EJERCICIOS PROPUESTOS:
• 1. Resume en una o dos oraciones el párrafo del artículo sobre la distopía que empieza con «El término lo ha acuñado» y conserva sus datos principales.
• 2. Prolonga, por favor, el artículo sobre la distopía a partir de su última oración.

FRAGMENTO PRESENTADO:

»»

Herejes de Distopiland

Aunque ha transcurrido poco más de un año —pandémico, eso sí— desde que la Real Academia Española entendió que la palabra «distopía» merecía una entrada propia en el diccionario, el reverso oscuro de la utopía reina desde mucho antes. La prensa internacional describe nuestro tiempo como distópico. La máscara del conspirador Guy Fawkes popularizada por V de Vendetta se ha convertido en símbolo de protesta estándar —válido para Anonymous y para supremacistas blancos. Los catálogos de cine en streaming rebosan posapocalipsis. Los monos rosas de trabajo vistos en El juego del calamar (2021) visten redes sociales y festivales de música. Y, más allá del sagrado triunvirato conformado por Orwell, Huxley y Bradbury —aún en la cima del best seller—, los estantes de las librerías los pueblan títulos donde sucumbimos ante tecnologías deshumanizadoras y/o poderes omnímodos. Con la distopía sucede —ya que estamos eurovisivos— lo mismo que con el polémico tema de Rodolfo Chikilicuatre: la bailan en la China y también en Alcorcón. ¿Vivimos en Distopiland?

El término lo ha acuñado el doctor en Filosofía e investigador Francisco Martorell Campos, que así lo argumenta en Contra la distopía (La Caja Books, 2021). Este afiladísimo ensayo cultural no solo analiza el fenómeno distópico y sus consecuencias sociales a partir de decenas de ejemplos, sino que identifica los mantras que subyacen en cada uno de ellos, los somete a un riguroso escrutinio e incluso ofrece fórmulas para abandonarlos.

"¿Significa esto que cualquier distopía la carga el diablo? Ni mucho menos; al etiquetar cada escuela y subgénero, Martorell aclara sus virtudes y reconoce su papel histórico"

Martorell sostiene que obras a priori tan rompedoras como Matrix, Black Mirror, La naranja mecánica, Los juegos del hambre o Ready Player One, por citar algunas, no encierran el mensaje de denuncia y resistencia ante el poder que creíamos, sino todo lo contrario; son productos que, con independencia de la intención original, fomentan el conformismo, son susceptibles de tornarse vehículos reaccionarios y, en general, diluyen cualquier intento de imaginar un futuro mejor. Para demostrarlo, el autor dispara al corazón del gólem distópico igual que el personaje de Chris Evans alcanzaba el motor del tren en Snowpiercer (2013): vagón por vagón. Así, derriba el mito del individuo contra el mundo y el de la vigilancia orwelliana por el Estado; el de la naturaleza como Arcadia salvífica y el de la tecnofobia; el de la glorificación cuasiprotestante del trabajo —incluso por la izquierda— y el del credo único en la «realidad» frente a los hedonistas intentos de escapismo virtual.

««

DATOS PROPORCIONADOS:
»»

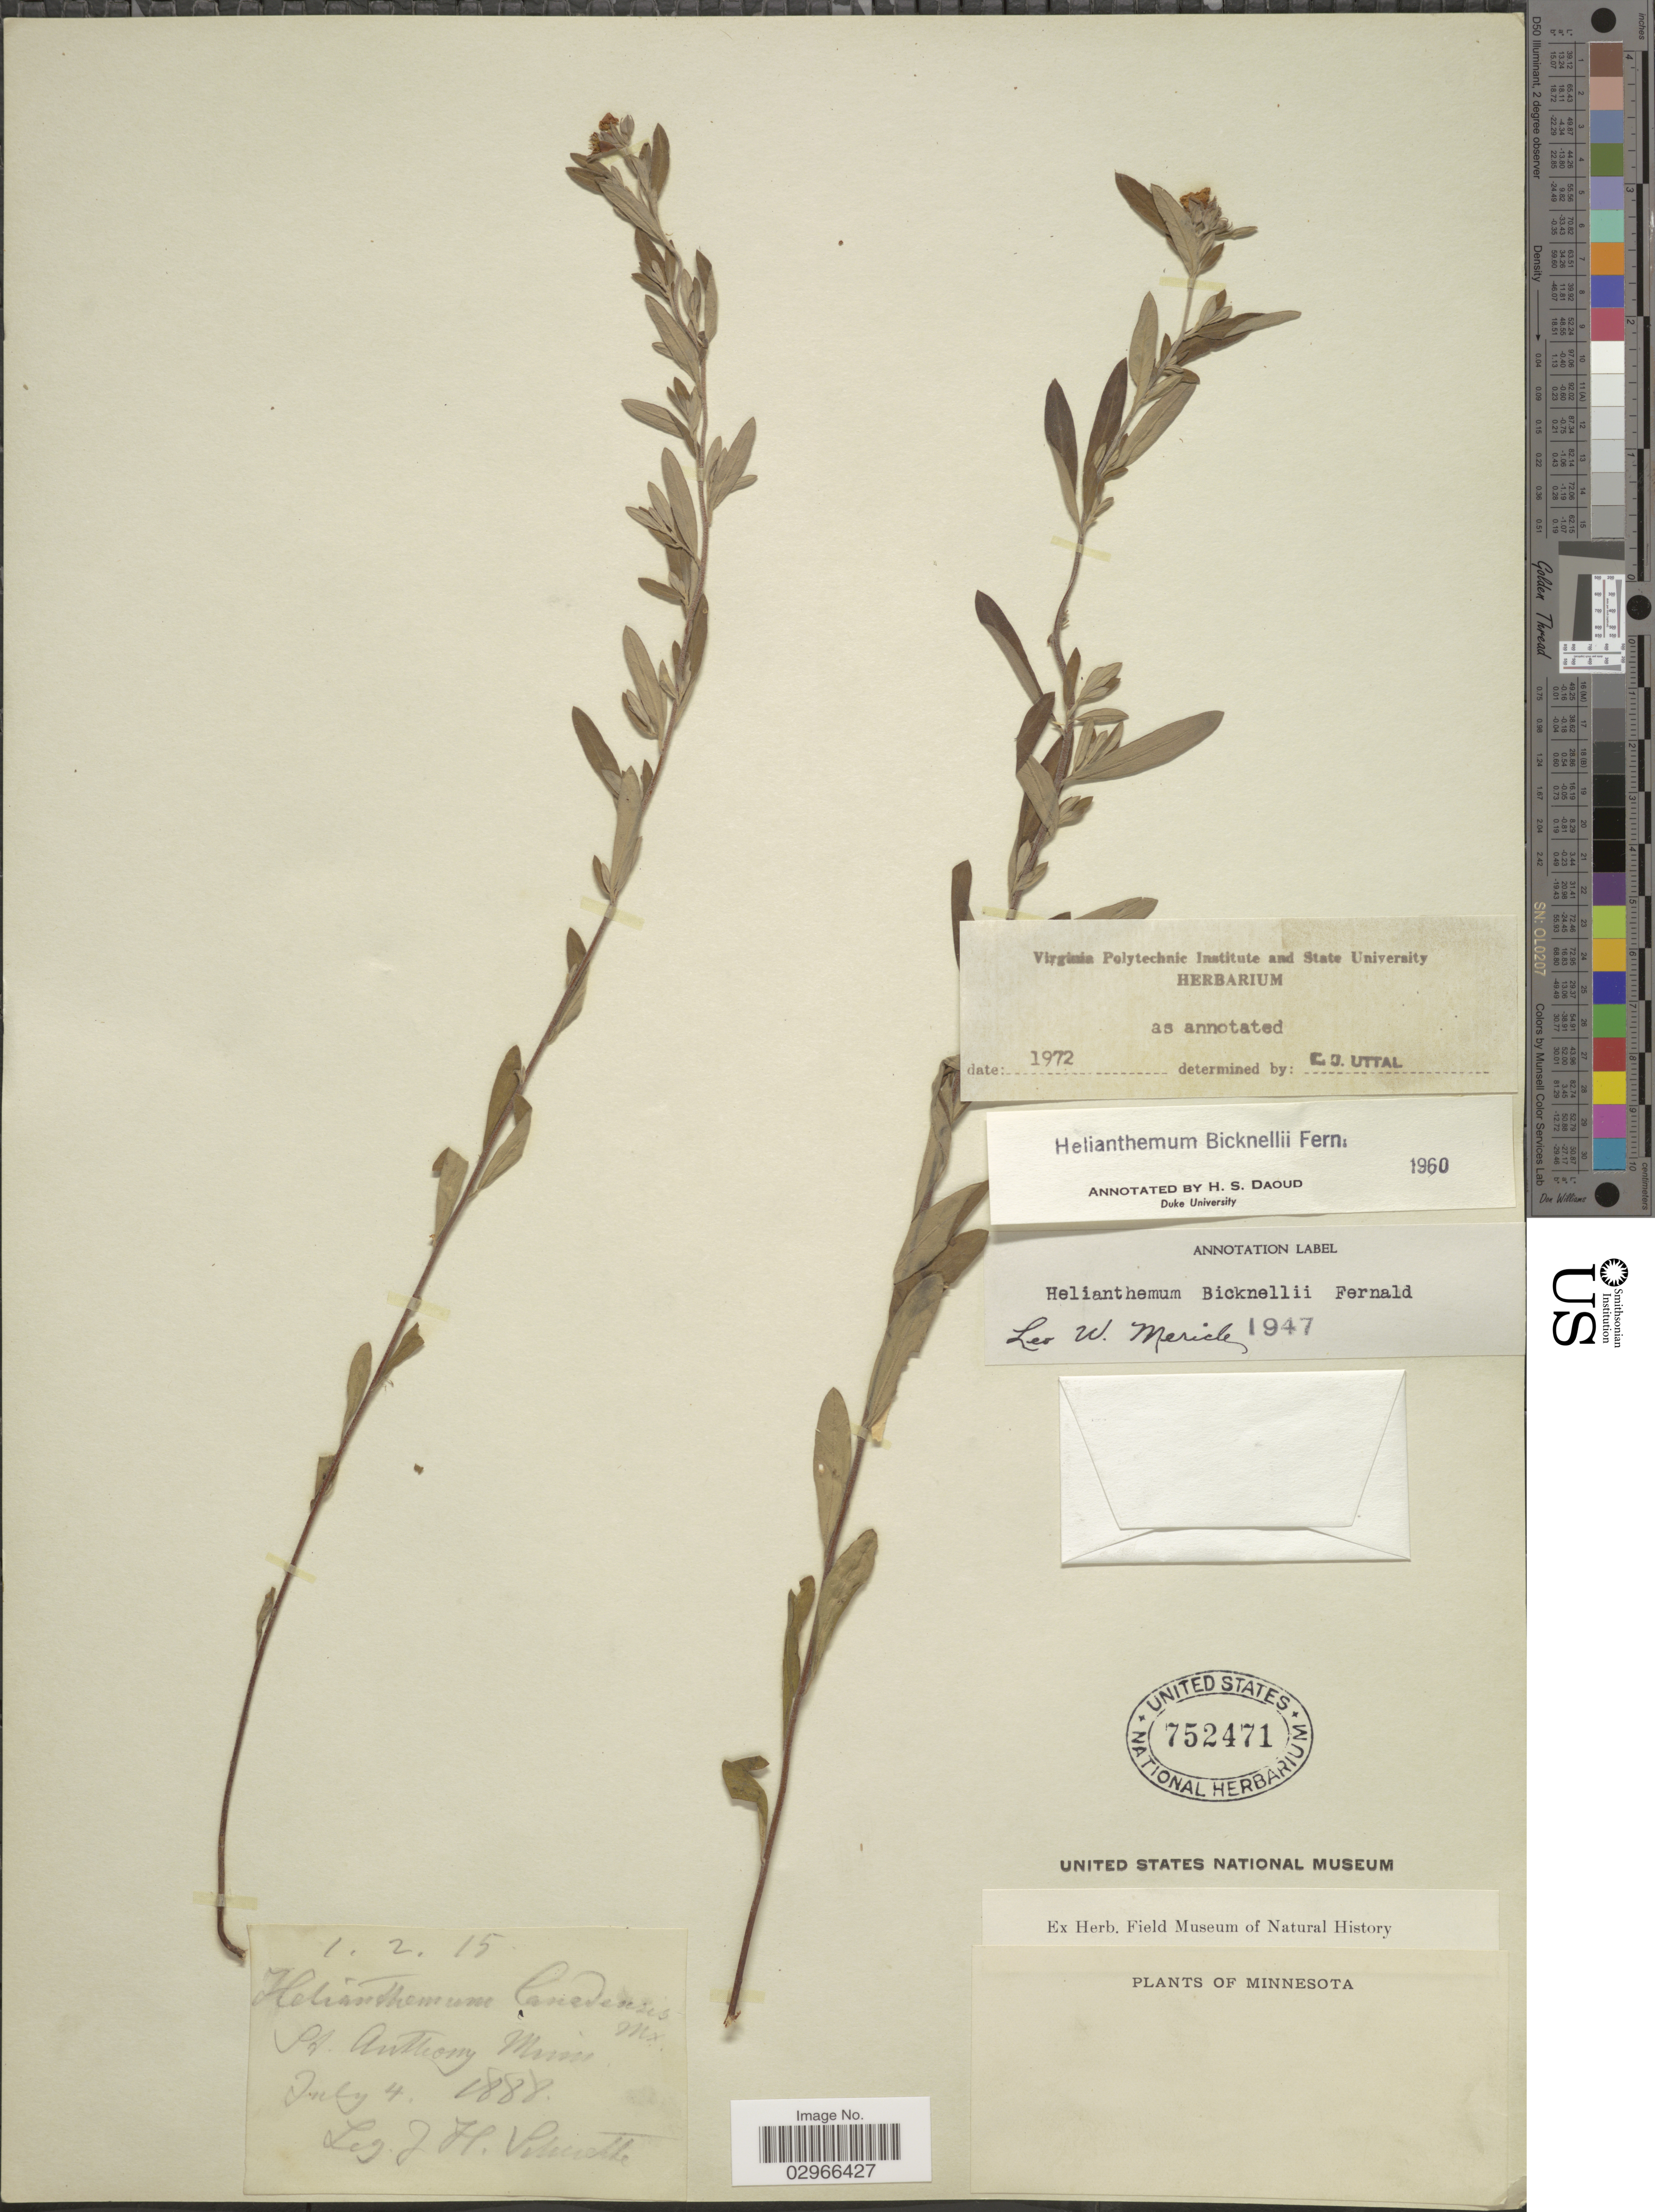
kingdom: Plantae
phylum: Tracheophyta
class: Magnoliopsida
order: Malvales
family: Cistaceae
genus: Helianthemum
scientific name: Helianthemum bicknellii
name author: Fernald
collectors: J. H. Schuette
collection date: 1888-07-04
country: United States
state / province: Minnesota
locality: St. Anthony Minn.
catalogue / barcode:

««

RESPUESTAS POR TAREA:
• 1. Francisco Martorell Campos, doctor en Filosofía e investigador, acuñó el término en su ensayo Contra la distopía (La Caja Books, 2021). El libro analiza el fenómeno distópico y sus consecuencias sociales mediante decenas de ejemplos, identifica y examina con rigor los mantras que los sustentan y ofrece fórmulas para abandonarlos.

• 2.
¿Significa esto que cualquier distopía la carga el diablo? Ni mucho menos; al etiquetar cada escuela y subgénero, Martorell aclara sus virtudes y reconoce su papel histórico. La —más que lógica— queja estriba en su uso y abuso como únicas gafas posibles a través de las que observar cuanto nos rodea, puesto que, si miramos al futuro, quizá relacionemos utopía con ingenuo optimismo y distopía con agudo pesimismo. Pero, si miramos al presente, la cosa cambia: la distopía se vuelve cobardemente optimista —¿veis como no estamos tan mal?— y la utopía esperanzadoramente pesimista —podríamos estar mucho mejor—. Para el autor, no obstante, conviene escapar del falaz posicionamiento dicotómico al que nos inducen este tipo de ficciones.

"Hay quienes sí escuchan nuestras conversaciones para hacernos libres, quienes conjuran metaversos de oportunidades, quienes predicen —y crean— tendencias de consumo"

Puede que la mayoría de las democracias modernas —por ahora, y por suerte— no hayan mutado en el Gran Hermano estatal profetizado en 1984 (1949) por el ubicuo Eric Arthur Blair, más conocido bajo el pseudónimo de George Orwell (1903-1950). Ahora bien, hay quienes sí escuchan nuestras conversaciones para hacernos libres, quienes conjuran metaversos de oportunidades, quienes predicen —y crean— tendencias de consumo y lanzan coches al espacio por el placer de hacerlo. Y nosotros, gustosos, colaboramos voluntariamente a cambio de realizarnos, de participar del progreso, de un puñado de likes. Porque, en palabras del filósofo Byung-Chul Han (1959), «el morador del panóptico digital es víctima y actor a la vez». Sumémosle la felicidad por decreto que pregona la industria de la psicología positiva —retratada con acierto en Happycracia (Paidós, 2019), de Edgar Cabanas y Eva Illouz— y obtendremos el tándem perfecto del inmovilismo endémico; para Martorell, ese, y no otro, debería ser hoy el objetivo prioritario de las distopías.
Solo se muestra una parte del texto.